11/27/2025
By Mohamed Elgaar
The Kennedy College of Science, Richard A. Miner School of Computer & Information Sciences, invites you to attend a doctoral dissertation defense by Mohamed Elgaar titled, "Linguistic Knowledge for Steering Learning and Generation Dynamics in Large Language Models (LLMs)."
Ph.D. Candidate: Mohamed Elgaar
Date: Dec. 11, 2025
Time: 1 - 2 p.m. EST
Location: Dandeneau 309 or via Zoom
Committee members:
- Hadi Amiri (Advisor), Assistant Professor, Computer Science Department, UMass Lowell
- Hong Yu, Professor, Miner School of Computer and Information Sciences, UMass Lowell
- Anna Rumshisky, Associate Professor, Miner School of Computer and Information Sciences, UMass Lowell
- Wei Xu, Associate Professor, College of Computing, Georgia Institute of Technology
Abstract:
Large Language Models (LLMs) have transformed natural language processing, yet two fundamental challenges persist: the computational expense of training and the difficulty of precisely controlling their outputs. This dissertation demonstrates that linguistic complexity, quantified using measures of lexical, syntactic, and discourse sophistication, provides an effective solution to both problems. We show that linguistic complexity serves a bidirectional function: it predicts what models find difficult to learn, and it specifies what we want models to generate. This enables us to build models that learn more efficiently and generate more precisely.
The thesis is organized into two parts. Part I establishes linguistic complexity as a training signal that allows us to better understand model behavior and improve training efficiency. We introduce curriculum discovery frameworks that reveal optimal training schedules are often non-monotonic and transferable across scales. We then show that curricula based on linguistic complexity reveal which linguistic features matter most for specific tasks, improving our understanding of model behavior. Part II inverts this framework: if linguistic complexity metrics can predict what a model finds difficult to learn, they can also be used to control what a model generates. By injecting linguistic knowledge, we can effectively steer the model's latent representations to produce text with desired characteristics. We introduce three systems that implement this principle of fine-grained linguistic controllability. This also enables new forms of linguistic stress-testing by evaluating which linguistic attributes models find easiest or hardest to control.
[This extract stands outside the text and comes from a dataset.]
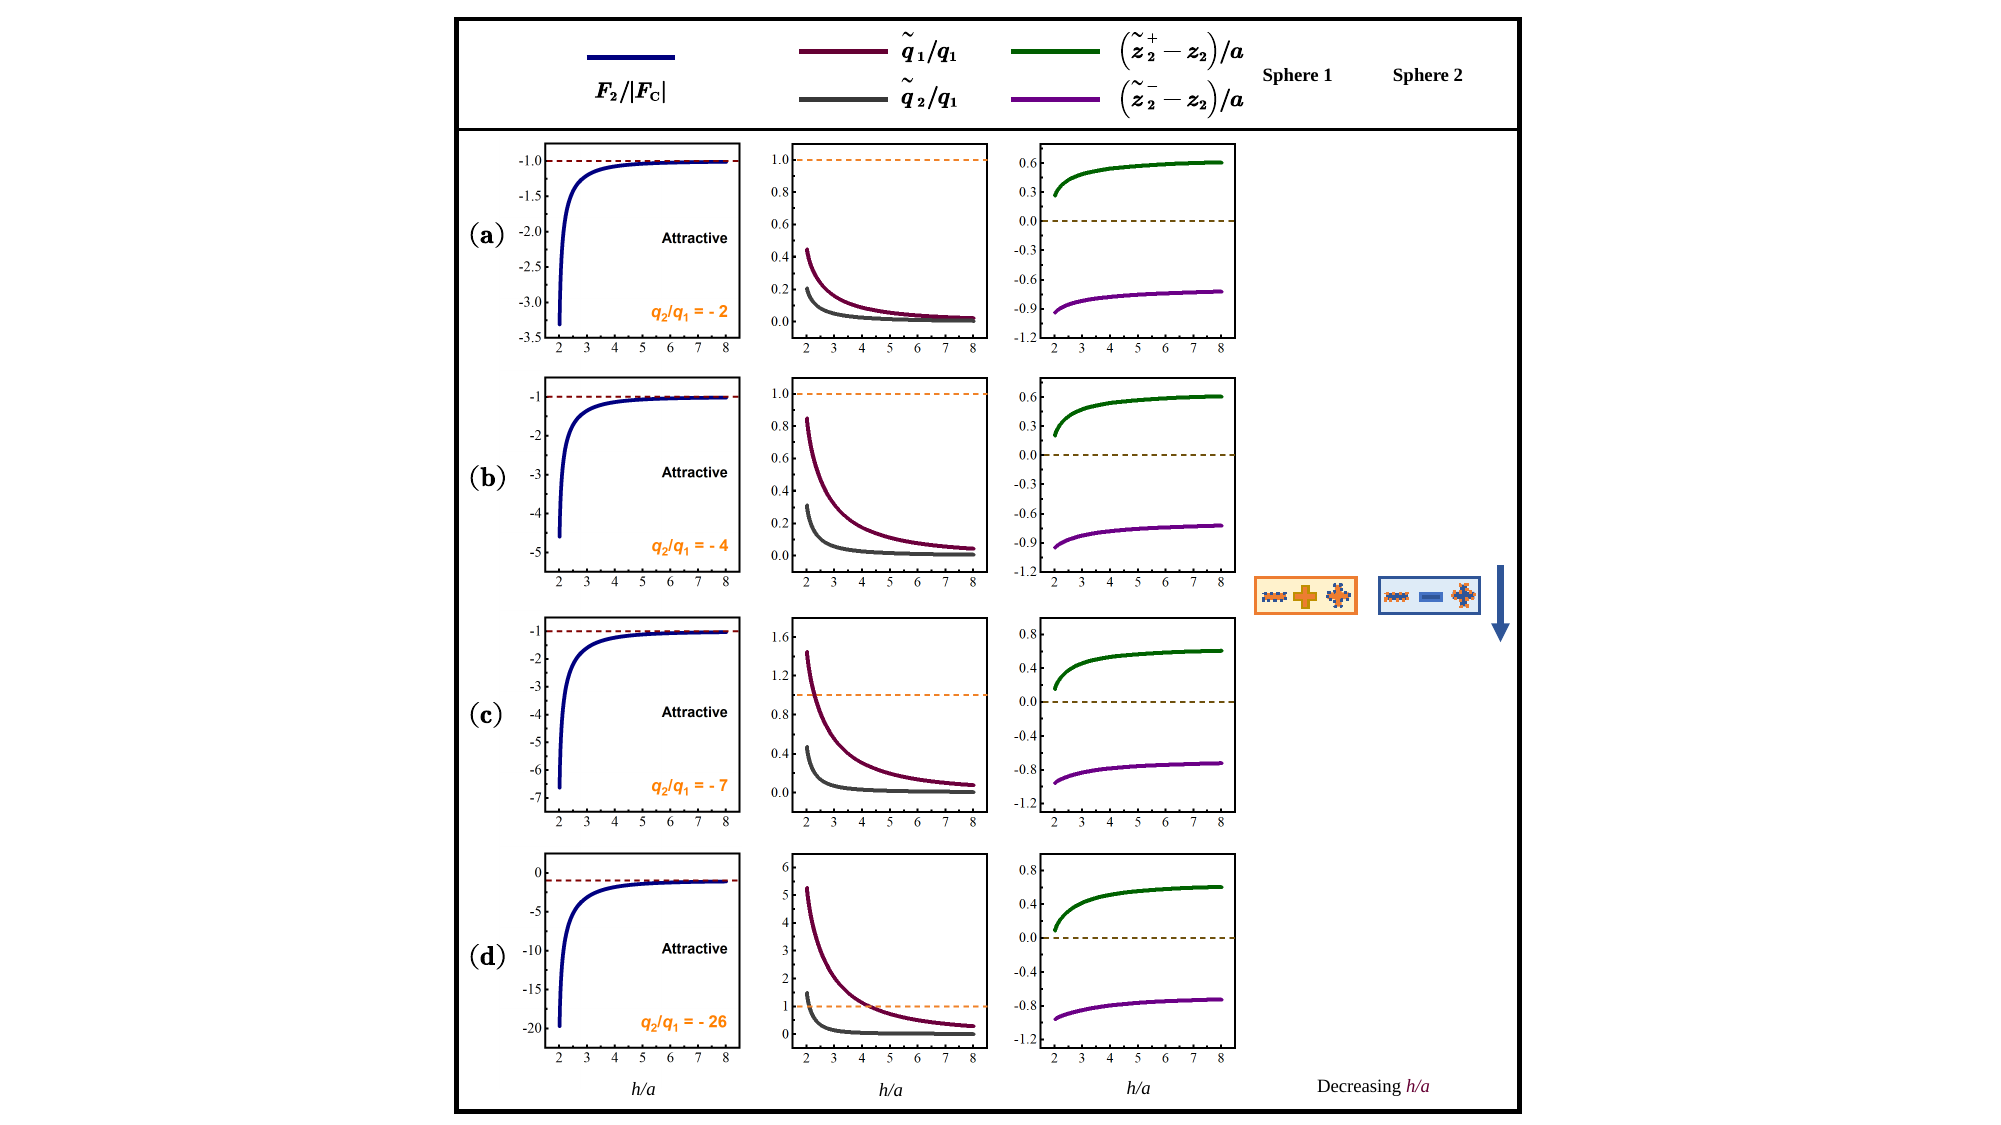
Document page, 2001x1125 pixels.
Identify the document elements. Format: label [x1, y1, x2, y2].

text_box [456, 19, 1520, 1112]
First, we develop a model that achieves precise control through a novel architecture featuring a dedicated attribute embedding network and an inference-time quality control mechanism that iteratively refines outputs to precisely match target attributes while preserving semantic meaning. Second, we develop a power-law-based masking strategy for robust control over variable attribute subsets. Finally, we develop an interactive system that makes these capabilities accessible through a user-friendly interface.
The above contributions establish that linguistic complexity provides a unified principle for steering LLMs: it improves training efficacy and our understanding of model behavior when used as a curriculum signal, and enables fine-grained linguistic controllability and stress-testing when used as a generation target.
The proposal concludes by outlining the remaining thesis work, which extends these principles to large-scale pretraining and specialized application domains. First, we will scale our work to LLM pretraining, where we investigate how linguistic complexity metrics can be integrated into the pretraining pipeline to improve its computational efficacy. Second, we will investigate methods to identify and mitigate linguistic blind spots-weaknesses in how LLMs respond to core linguistic queries about their input text. Specifically, we will characterize regions of linguistic space where LLMs underperform and develop models to reduce these deficiencies. Finally, we will extend curriculum learning to the healthcare domain, where we apply our models to extract structured information from unstructured clinical notes; as part of this effort, we will organize the MedExACT shared task, which will benchmark the detection and labeling of medical decisions in discharge summaries as part of the BioNLP 2026 workshop.